I hereby agree that by signing this document, I consent to waive certain legal rights, including the right to sue the following party, and, if applicable, its managers, members, agents, employees, owners, trainers, representatives, and facilities from any physical, material, tangible or intangible, loss or damages that may happen to me during my participation in any of aspect of the Pole + Pregnancy OR Pole + Postpartum courses (hereinafter, “Course) undertaken while under their instruction or thereafter: Dr. Emily Rausch, PLLC (the "Provider").
I acknowledge that physical exercise and training can be strenuous and subject to the risk of serious injury. I agree to hold the Provider, harmless from any damage, whether tangible or intangible, that may happen to me while participating in the course. Such injuries may include, but are not limited to, pregnancy or postpartum concerns/complications, muscle strains, muscle sprains, muscle spasms, heart attacks, raised blood pressure and broken, fractured, or dislocated bones.
It is my responsibility to consult a physician before participating in this or any fitness program and I affirm that I have no medical conditions that would restrict me from participating in any portion of the course. I acknowledge that Dr. Emily Rausch has not performed such an examination and does not certify my physical readiness.
I agree that the Provider offers the course with no guarantee of results. I agree that I am solely responsible to maintain the fitness regime appropriate for my level of health and stamina, and I agree that any results that occur, whether positive or negative, are the effects of my own personal choices or by conditions outside of the control of the Provider.
I acknowledge that this course and the exercises recommended by Dr. Rausch do not constitute chiropractic treatment/therapy and she is not acting or treating in the capacity of a chiropractic physician throughout the duration of this program. If I desire chiropractic treatment, I acknowledge that there is a separate and independent process for initiating and obtaining these services.
I agree that participation in the course is not a replacement for actual medical care and that if I do experience medical issues, I will contact my doctor immediately.
If I do require medical treatment or attention while or after participating in the course, I agree that the medical costs are mine and mine alone and hold the Provider blameless from any charges, fees, or costs that my conditions may incur.

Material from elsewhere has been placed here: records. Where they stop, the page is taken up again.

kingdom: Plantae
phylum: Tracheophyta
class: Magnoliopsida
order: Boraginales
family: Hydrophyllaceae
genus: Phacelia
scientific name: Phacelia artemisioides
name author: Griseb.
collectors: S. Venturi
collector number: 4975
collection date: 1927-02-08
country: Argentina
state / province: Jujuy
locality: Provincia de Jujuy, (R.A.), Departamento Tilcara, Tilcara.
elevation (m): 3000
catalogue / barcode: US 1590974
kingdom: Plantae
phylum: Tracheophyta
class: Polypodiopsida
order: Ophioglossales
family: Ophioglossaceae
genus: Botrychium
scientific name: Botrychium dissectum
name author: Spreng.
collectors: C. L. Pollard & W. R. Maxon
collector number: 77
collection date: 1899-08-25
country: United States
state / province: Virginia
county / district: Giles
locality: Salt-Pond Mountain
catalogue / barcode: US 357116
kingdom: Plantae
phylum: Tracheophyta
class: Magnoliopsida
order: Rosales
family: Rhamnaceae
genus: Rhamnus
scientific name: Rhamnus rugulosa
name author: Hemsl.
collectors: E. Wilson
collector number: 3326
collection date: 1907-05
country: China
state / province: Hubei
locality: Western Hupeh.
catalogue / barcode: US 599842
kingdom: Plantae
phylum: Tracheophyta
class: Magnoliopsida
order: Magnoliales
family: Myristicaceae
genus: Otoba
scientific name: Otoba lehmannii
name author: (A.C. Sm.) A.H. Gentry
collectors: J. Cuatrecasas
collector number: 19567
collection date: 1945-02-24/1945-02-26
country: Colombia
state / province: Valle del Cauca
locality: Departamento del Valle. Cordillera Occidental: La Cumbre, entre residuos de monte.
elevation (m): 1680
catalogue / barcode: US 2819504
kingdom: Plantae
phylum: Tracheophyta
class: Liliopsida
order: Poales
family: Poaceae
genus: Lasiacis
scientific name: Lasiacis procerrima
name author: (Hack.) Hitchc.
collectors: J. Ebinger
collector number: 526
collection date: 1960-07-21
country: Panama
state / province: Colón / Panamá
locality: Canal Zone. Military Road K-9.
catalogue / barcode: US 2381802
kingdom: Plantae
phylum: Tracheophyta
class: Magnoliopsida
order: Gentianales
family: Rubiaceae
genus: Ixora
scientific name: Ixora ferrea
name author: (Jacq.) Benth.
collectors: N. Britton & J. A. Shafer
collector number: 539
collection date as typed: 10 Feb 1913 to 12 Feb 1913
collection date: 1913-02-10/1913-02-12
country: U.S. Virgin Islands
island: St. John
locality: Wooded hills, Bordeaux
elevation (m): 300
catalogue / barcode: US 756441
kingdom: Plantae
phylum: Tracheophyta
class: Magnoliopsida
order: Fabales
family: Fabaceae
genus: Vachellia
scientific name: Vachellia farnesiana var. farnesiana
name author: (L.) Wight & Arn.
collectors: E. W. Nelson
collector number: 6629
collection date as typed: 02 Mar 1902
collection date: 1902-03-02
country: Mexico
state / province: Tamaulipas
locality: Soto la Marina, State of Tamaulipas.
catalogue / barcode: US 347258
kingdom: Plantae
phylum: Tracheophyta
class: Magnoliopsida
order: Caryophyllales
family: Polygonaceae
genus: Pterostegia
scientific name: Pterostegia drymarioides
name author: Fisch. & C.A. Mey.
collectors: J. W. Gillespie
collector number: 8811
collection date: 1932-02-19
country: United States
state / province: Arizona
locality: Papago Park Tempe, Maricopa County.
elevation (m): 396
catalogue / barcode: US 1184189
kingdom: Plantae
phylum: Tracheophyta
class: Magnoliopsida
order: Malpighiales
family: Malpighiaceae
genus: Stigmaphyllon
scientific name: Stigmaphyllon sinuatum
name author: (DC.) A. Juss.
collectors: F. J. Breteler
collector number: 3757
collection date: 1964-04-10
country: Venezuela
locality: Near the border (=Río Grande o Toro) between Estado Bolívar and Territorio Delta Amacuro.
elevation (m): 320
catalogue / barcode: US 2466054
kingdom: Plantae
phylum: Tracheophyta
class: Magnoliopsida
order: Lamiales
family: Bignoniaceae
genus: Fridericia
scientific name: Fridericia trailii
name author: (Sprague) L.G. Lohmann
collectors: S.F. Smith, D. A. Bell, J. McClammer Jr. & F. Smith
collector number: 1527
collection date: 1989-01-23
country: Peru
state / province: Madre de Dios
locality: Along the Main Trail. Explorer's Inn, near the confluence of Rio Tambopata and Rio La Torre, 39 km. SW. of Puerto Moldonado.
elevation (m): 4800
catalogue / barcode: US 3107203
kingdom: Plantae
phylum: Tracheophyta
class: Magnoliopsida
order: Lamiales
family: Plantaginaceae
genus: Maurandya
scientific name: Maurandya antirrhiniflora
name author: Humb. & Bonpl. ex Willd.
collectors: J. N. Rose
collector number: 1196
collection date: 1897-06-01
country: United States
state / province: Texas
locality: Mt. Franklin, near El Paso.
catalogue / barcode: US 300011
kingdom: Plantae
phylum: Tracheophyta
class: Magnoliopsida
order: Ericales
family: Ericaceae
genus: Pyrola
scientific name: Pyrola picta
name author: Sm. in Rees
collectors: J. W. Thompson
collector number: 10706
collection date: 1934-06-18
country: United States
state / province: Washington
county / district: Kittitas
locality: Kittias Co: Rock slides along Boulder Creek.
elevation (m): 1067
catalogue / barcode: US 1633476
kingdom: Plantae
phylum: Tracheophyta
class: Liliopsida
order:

I understand and am aware that my participation in the course involves risks. These risks may lead to tangible or intangible harm, and I agree that they may result not only from my own actions but also from the actions of others. With the knowledge and understanding of these risks, I choose, of my own will and volition, to continue participating in the course. I am also aware that there are risks that I may not have considered, yet I waive my right to any claims that may occur from these unconsidered risks and I choose, of my own will and volition, to participate in the course.
I agree to defend and indemnify the Provider and any of its affiliates (if applicable) and hold them harmless against any and all legal claims and demands, including reasonable attorney's fees, which may arise from or relate to my use or misuse of the course or my conduct or actions. I agree that the Provider shall be able to select its own legal counsel and may participate in its own defense if desired.
I am over 18 (eighteen) years of age and am medically and physically able to participate in the course.
This Acknowledgement of Risk, Waiver of Liability and Release shall be governed by and construed in accordance with the internal laws of California without giving effect to any choice or conflict of law provision or rule. Each party irrevocably submits to the exclusive jurisdiction and venue of the federal and state courts located in the following county in any legal suit, action, or proceeding arising out of or based upon this Program Waiver: San Diego.
I have read the above Acknowledgement of Risk, Waiver of Liability and Release fully. I understand and agree to its contents. I understand and agree that by signing this Acknowledgement of Risk, Waiver of Liability and Release I forfeit any right, claim, or ability to hold the Provider responsible for any tangible or intangible damages, loss of property, or loss of life that may occur during or after my participation in the course.
This Acknowledgement of Risk, Waiver of Liability and Release will bind and be enforceable against me and all of my personal representatives, heirs, estate, executor, administrator, assigns and all members of my family. I agree it
should be enforceable to the fullest extent of the law, and if any portion is held invalid, the remainder should continue in full legal force and effect. I agree it shall be construed and interpreted as broadly as possible in the applicable jurisdiction. I intend that this Waiver be as broad and inclusive as permitted by law and that this Waiver will remain in full legal force and effect forever, regardless of whether or not I remain a participant in this Course.
No refunds will be provided. You are agreeing to pay in full based on your payment plan chosen.
I further agree that no oral representations, statements, or inducements apart from the foregoing Waiver have been made. By electronically signing/signing this Waiver, I have agreed to all of the terms contained above.